From mboxrd@z Thu Jan  1 00:00:00 1970
From: Patrick McHardy <kaber@trash.net>
Subject: Re: Ebtables hook order anomaly
Date: Wed, 09 Apr 2008 17:04:05 +0200
Message-ID: <47FCDAE5.5050409@trash.net>
References: <925A849792280C4E80C5461017A4B8A226A019@mail733.InfraSupportEtc.com> <alpine.LNX.1.10.0803250301140.9368@fbirervta.pbzchgretzou.qr> <alpine.LNX.1.10.0803250455030.9368@fbirervta.pbzchgretzou.qr> <47E8F6B4.4030800@trash.net> <alpine.LNX.1.10.0804081645450.2229@fbirervta.pbzchgretzou.qr> <47FCD47A.7060600@trash.net> <alpine.LNX.1.10.0804091639210.3866@fbirervta.pbzchgretzou.qr>
Mime-Version: 1.0
Content-Type: text/plain; charset=ISO-8859-15; format=flowed
Content-Transfer-Encoding: 7bit
Cc: Netfilter Developer Mailing List
	<netfilter-devel@vger.kernel.org>,
	Greg Scott <GregScott@InfraSupportEtc.com>
To: Jan Engelhardt <jengelh@computergmbh.de>
Return-path: <netfilter-devel-owner@vger.kernel.org>
Received: from stinky.trash.net ([213.144.137.162]:50045 "EHLO
	stinky.trash.net" rhost-flags-OK-OK-OK-OK) by vger.kernel.org
	with ESMTP id S1752896AbYDIPEK (ORCPT
	<rfc822;netfilter-devel@vger.kernel.org>);
	Wed, 9 Apr 2008 11:04:10 -0400
In-Reply-To: <alpine.LNX.1.10.0804091639210.3866@fbirervta.pbzchgretzou.qr>
Sender: netfilter-devel-owner@vger.kernel.org
List-ID: <netfilter-devel.vger.kernel.org>

Jan Engelhardt wrote:
> On Wednesday 2008-04-09 16:36, Patrick McHardy wrote:
>> Jan Engelhardt wrote:
>>> It explains things, but having the feature removed is not nice.
>>> I cannot deny that the previous code was real a hook spaghetteria,
>>> but how could it be done better?
>> Good question.
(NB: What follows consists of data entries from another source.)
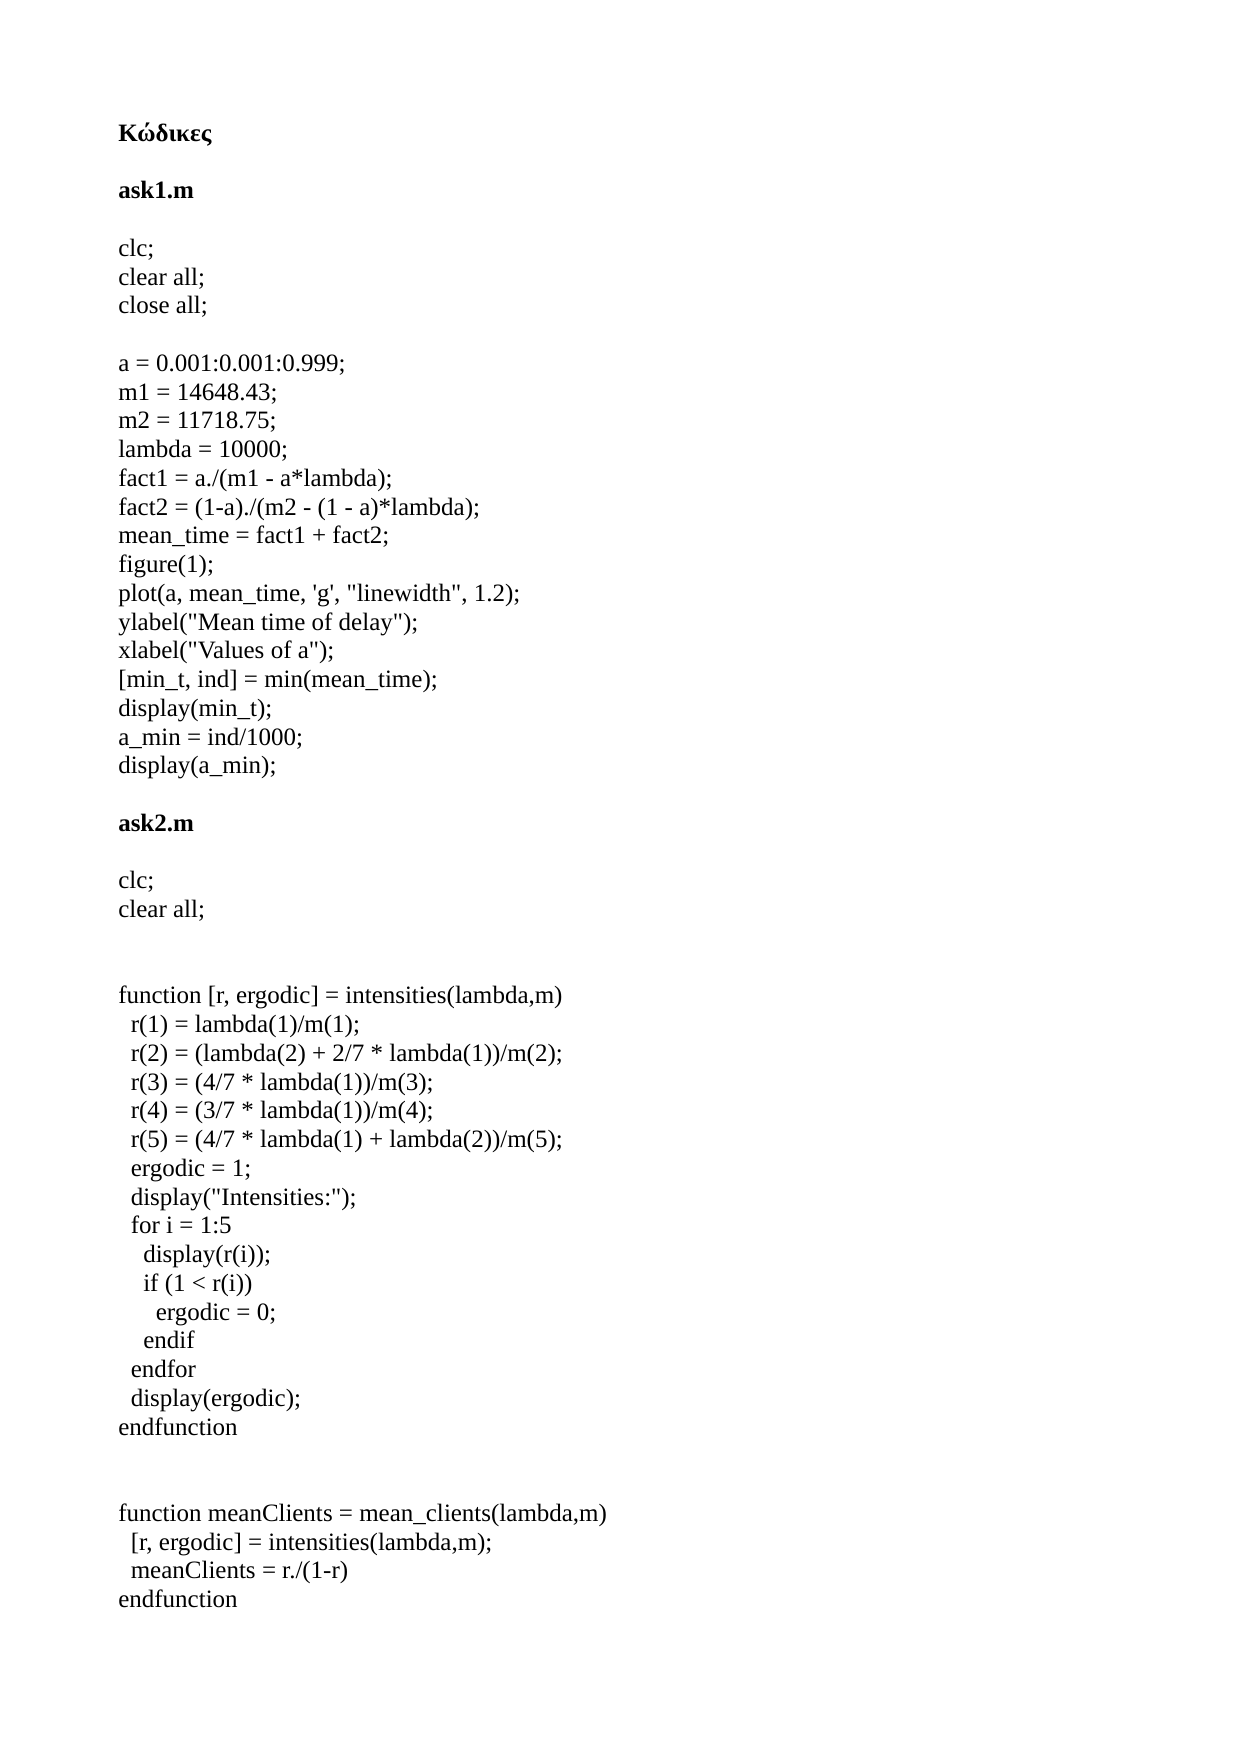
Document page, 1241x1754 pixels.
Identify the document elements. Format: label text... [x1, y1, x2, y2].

text clear all; [118, 262, 1122, 291]
text endfunction [118, 1412, 1122, 1441]
text fact2 = (1-a)./(m2 - (1 - a)*lambda); [118, 492, 1122, 521]
text [r, ergodic] = intensities(lambda,m); [118, 1527, 1122, 1556]
text display(r(i)); [118, 1239, 1122, 1268]
text ylabel("Mean time of delay"); [118, 607, 1122, 636]
text clc; [118, 233, 1122, 262]
text display(ergodic); [118, 1383, 1122, 1412]
text ergodic = 0; [118, 1297, 1122, 1326]
text display("Intensities:"); [118, 1182, 1122, 1211]
text function [r, ergodic] = intensities(lambda,m) [118, 981, 1122, 1009]
text meanClients = r./(1-r) [118, 1556, 1122, 1584]
text ask2.m [118, 808, 1122, 837]
text display(min_t); [118, 693, 1122, 722]
text if (1 < r(i)) [118, 1268, 1122, 1297]
text function meanClients = mean_clients(lambda,m) [118, 1498, 1122, 1527]
text ergodic = 1; [118, 1153, 1122, 1182]
text r(3) = (4/7 * lambda(1))/m(3); [118, 1067, 1122, 1096]
text a_min = ind/1000; [118, 722, 1122, 751]
text r(5) = (4/7 * lambda(1) + lambda(2))/m(5); [118, 1124, 1122, 1153]
text Κώδικες [118, 118, 1122, 147]
text endif [118, 1326, 1122, 1354]
text mean_time = fact1 + fact2; [118, 521, 1122, 549]
text a = 0.001:0.001:0.999; [118, 348, 1122, 377]
text [min_t, ind] = min(mean_time); [118, 664, 1122, 693]
text endfor [118, 1354, 1122, 1383]
text m1 = 14648.43; [118, 377, 1122, 406]
text r(2) = (lambda(2) + 2/7 * lambda(1))/m(2); [118, 1038, 1122, 1067]
text r(1) = lambda(1)/m(1); [118, 1009, 1122, 1038]
text close all; [118, 291, 1122, 319]
text clc; [118, 866, 1122, 894]
text clear all; [118, 894, 1122, 923]
text xlabel("Values of a"); [118, 636, 1122, 664]
text fact1 = a./(m1 - a*lambda); [118, 463, 1122, 492]
text display(a_min); [118, 751, 1122, 779]
text r(4) = (3/7 * lambda(1))/m(4); [118, 1096, 1122, 1124]
text figure(1); [118, 549, 1122, 578]
text lambda = 10000; [118, 434, 1122, 463]
text endfunction [118, 1584, 1122, 1613]
text m2 = 11718.75; [118, 406, 1122, 434]
text for i = 1:5 [118, 1211, 1122, 1239]
text ask1.m [118, 176, 1122, 204]
text plot(a, mean_time, 'g', "linewidth", 1.2); [118, 578, 1122, 607]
The order on output is logically correct, so I
>> wouldn't change it. I never liked the invocation of IP hooks
>> from bridging at all, so long-term we could consider making
>> the features people want to bridging available "natively"
>> (like conntrack/NAT/...).
> 
> Can't quite imagine what you mean. Bridging is currently
> implemented using a separate netdevice, much like bonding
> or gre/ipip/tun/tap tunnels.
> 
> Well bridging is essentially a few pieces:
> 
>  - "forward" packets without changing MAC
> 
>  - arpreply engine

A pure bridge doesn't need ARP. I don't get your point,
but my suggestion might not make much sense, I haven't
really thought about this.

> I have often come across needing a bridge device with a single port and
> brouting=drop only because of ebt_arpreply; I have immediate plans
> to remove this limitation.
> 
>  - STP
> 
> I seem to remember ideas about a userspace daemon were floating
> around..
> 
>  - filtering on L2
> 
> there has been a L2-hooks back in the 2.4 days (at least the context
> looks like it), and given that the ebtables targets now use
> xtables, the l2hooks patch would actually be real easy.

They were used for the kernel ct_sync implementation. Why
would you use them for briding, it has its own hooks?